"We just ran home a minute for something," was Keith's excuse, when he and Malcolm and Ranald came in, red-faced and breathless. Rob and Kitty were still in the cellar, putting the finishing touches to the army officer. Kitty was recklessly fastening the dummy together with big safety-pins, regardless of the holes she was making in her Uncle Harry's high rubber hunting-boots.
"Isn't he a dandy!" exclaimed Rob, putting the slouched hat on the pillow head at a fierce angle, and fastening the military cape up around the chin as far as possible. "Come on now, Kitty, let us make our escape before anybody comes."
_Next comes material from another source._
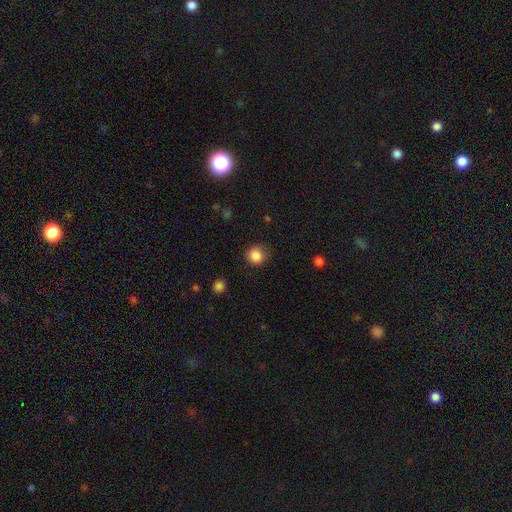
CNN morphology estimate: Overall: smooth (87%). How rounded: round (92%). Merging: none (85%).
"SHE BEGAN THE OLD RHYME."
Meanwhile, the boys had corralled Walter Cummins, and Cora, seeing him leave the room, thought that the proper time had come. Slipping the hand-mirror from the dressing-table in the room where they had left their wraps, she took a candle from one of the Jack-o'-lanterns on the side porch, and signalled the girls who had agreed to follow her. She was nearly sixteen, but the three girls who groped their way across the courtyard in the flickering light of her candle were much younger.
The cellar was entered from the courtyard, by an old-fashioned door, the kind best adapted to sliding, and it took the united strength of all the girls to lift it. A rush of cold, damp air greeted them, and an earthy smell that would have checked the enthusiasm of any girl less sentimental than Cora.
"I am frightened to death, girls," she confessed at the last moment, her teeth chattering. Yet she was not so frightened as she would have been had she not been sure that Walter had gone down the steps ahead of her.
"Hold the door open," she said, preparing to back slowly down. Her fluffy light hair stood out like an aureole in the yellow candle-light, and the face reflected in the hand-mirror was pretty enough to answer every requirement of the old spell, despite the silly simper on her lips. When she was nearly at the bottom of the cellar steps she began the old rhyme:
"If in this glass his face I see,
Then my true love will marry me."
But the couplet ended in a scream, so terrifying, so ear-splitting, so blood-curdling, that Katie dropped in a cold, trembling little heap on the ground, and Eliza Hughes sank down on top of Katie, weak and shivering. Cora had seen the pillow-man in the cellar. Dropping the looking-glass with a crash, but clinging desperately to the candle, she dashed up the steps shrieking at every breath. Just at the top she stepped on the front of her skirt, and fell sprawling forward. She dropped the candle then, but not before it had touched her hair and set it afire.